== WHAT YOU HAVE TO DO ==
Extract the text of every entry below, reproducing each line verbatim and in its original order.

== PROVIDED INFORMATION ==
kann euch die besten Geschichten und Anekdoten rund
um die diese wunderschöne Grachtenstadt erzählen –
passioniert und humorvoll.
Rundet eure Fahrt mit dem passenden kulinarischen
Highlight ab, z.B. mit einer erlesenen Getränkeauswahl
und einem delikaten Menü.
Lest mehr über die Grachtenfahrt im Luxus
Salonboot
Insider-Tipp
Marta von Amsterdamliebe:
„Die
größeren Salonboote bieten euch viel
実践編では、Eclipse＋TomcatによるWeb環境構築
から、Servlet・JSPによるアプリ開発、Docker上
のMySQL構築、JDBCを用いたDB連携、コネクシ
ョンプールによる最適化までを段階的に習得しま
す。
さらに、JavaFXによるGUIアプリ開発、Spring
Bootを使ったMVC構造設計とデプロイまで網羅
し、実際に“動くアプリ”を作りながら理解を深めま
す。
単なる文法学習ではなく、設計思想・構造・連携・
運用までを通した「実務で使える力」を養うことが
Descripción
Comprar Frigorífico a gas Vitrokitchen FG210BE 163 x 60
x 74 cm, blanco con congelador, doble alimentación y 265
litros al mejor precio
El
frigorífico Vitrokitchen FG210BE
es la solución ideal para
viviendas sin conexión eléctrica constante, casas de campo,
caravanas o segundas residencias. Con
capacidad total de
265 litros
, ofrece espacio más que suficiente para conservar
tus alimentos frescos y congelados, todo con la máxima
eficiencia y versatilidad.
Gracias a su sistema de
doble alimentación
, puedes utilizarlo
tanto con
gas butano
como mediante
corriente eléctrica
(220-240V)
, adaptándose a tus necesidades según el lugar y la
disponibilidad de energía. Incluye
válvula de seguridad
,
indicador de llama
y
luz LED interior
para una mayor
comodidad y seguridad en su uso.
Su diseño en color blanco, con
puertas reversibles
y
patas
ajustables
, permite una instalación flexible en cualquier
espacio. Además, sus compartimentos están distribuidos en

== RESULT ==
kann euch die besten Geschichten und Anekdoten rund
um die diese wunderschöne Grachtenstadt erzählen –
passioniert und humorvoll.
Rundet eure Fahrt mit dem passenden kulinarischen
Highlight ab, z.B. mit einer erlesenen Getränkeauswahl
und einem delikaten Menü.
Lest mehr über die Grachtenfahrt im Luxus
Salonboot
Insider-Tipp
Marta von Amsterdamliebe:
„Die
größeren Salonboote bieten euch viel
実践編では、Eclipse＋TomcatによるWeb環境構築
から、Servlet・JSPによるアプリ開発、Docker上
のMySQL構築、JDBCを用いたDB連携、コネクシ
ョンプールによる最適化までを段階的に習得しま
す。
さらに、JavaFXによるGUIアプリ開発、Spring
Bootを使ったMVC構造設計とデプロイまで網羅
し、実際に“動くアプリ”を作りながら理解を深めま
す。
単なる文法学習ではなく、設計思想・構造・連携・
運用までを通した「実務で使える力」を養うことが
Descripción
Comprar Frigorífico a gas Vitrokitchen FG210BE 163 x 60
x 74 cm, blanco con congelador, doble alimentación y 265
litros al mejor precio
El
frigorífico Vitrokitchen FG210BE
es la solución ideal para
viviendas sin conexión eléctrica constante, casas de campo,
caravanas o segundas residencias. Con
capacidad total de
265 litros
, ofrece espacio más que suficiente para conservar
tus alimentos frescos y congelados, todo con la máxima
eficiencia y versatilidad.
Gracias a su sistema de
doble alimentación
, puedes utilizarlo
tanto con
gas butano
como mediante
corriente eléctrica
(220-240V)
, adaptándose a tus necesidades según el lugar y la
disponibilidad de energía. Incluye
válvula de seguridad
,
indicador de llama
y
luz LED interior
para una mayor
comodidad y seguridad en su uso.
Su diseño en color blanco, con
puertas reversibles
y
patas
ajustables
, permite una instalación flexible en cualquier
espacio. Además, sus compartimentos están distribuidos en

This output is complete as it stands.